- _SOURCE RECORDS_
□ □ □ □

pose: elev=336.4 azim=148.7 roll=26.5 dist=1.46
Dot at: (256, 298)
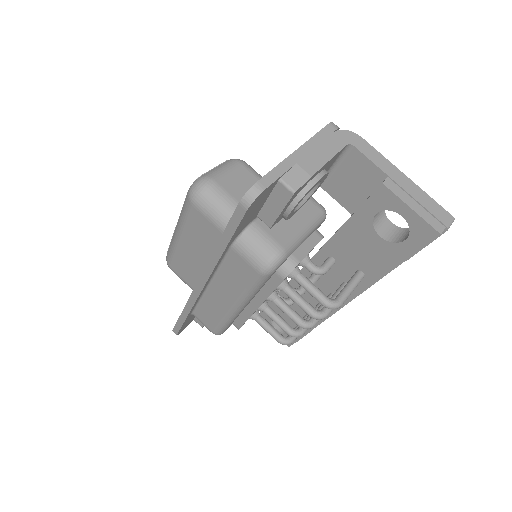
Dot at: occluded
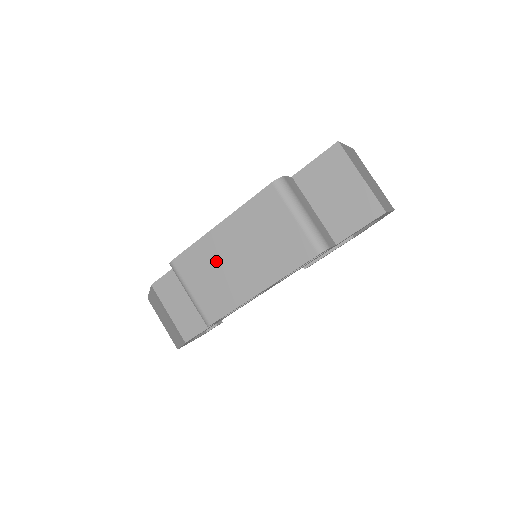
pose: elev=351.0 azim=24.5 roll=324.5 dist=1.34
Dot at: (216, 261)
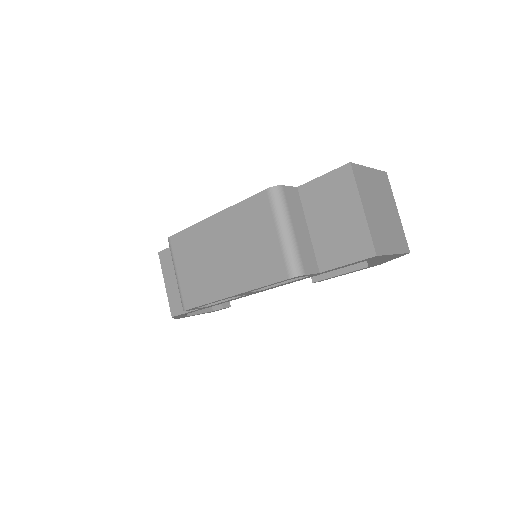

□ □ □ □

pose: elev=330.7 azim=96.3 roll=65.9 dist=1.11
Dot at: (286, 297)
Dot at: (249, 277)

□ □ □ □

Swap "pose" for "camera" in the part of the data that opens with the line containing "pose: elev=336.4 azim=148.7" and closes with the line containing "Dot at: (216, 261)", and keep everything else the same. Write out only those lines, without the pictures.

- _EXERCISE SOLUTION_
camera: elev=336.4 azim=148.7 roll=26.5 dist=1.46
Dot at: (256, 298)
Dot at: occluded
camera: elev=351.0 azim=24.5 roll=324.5 dist=1.34
Dot at: (216, 261)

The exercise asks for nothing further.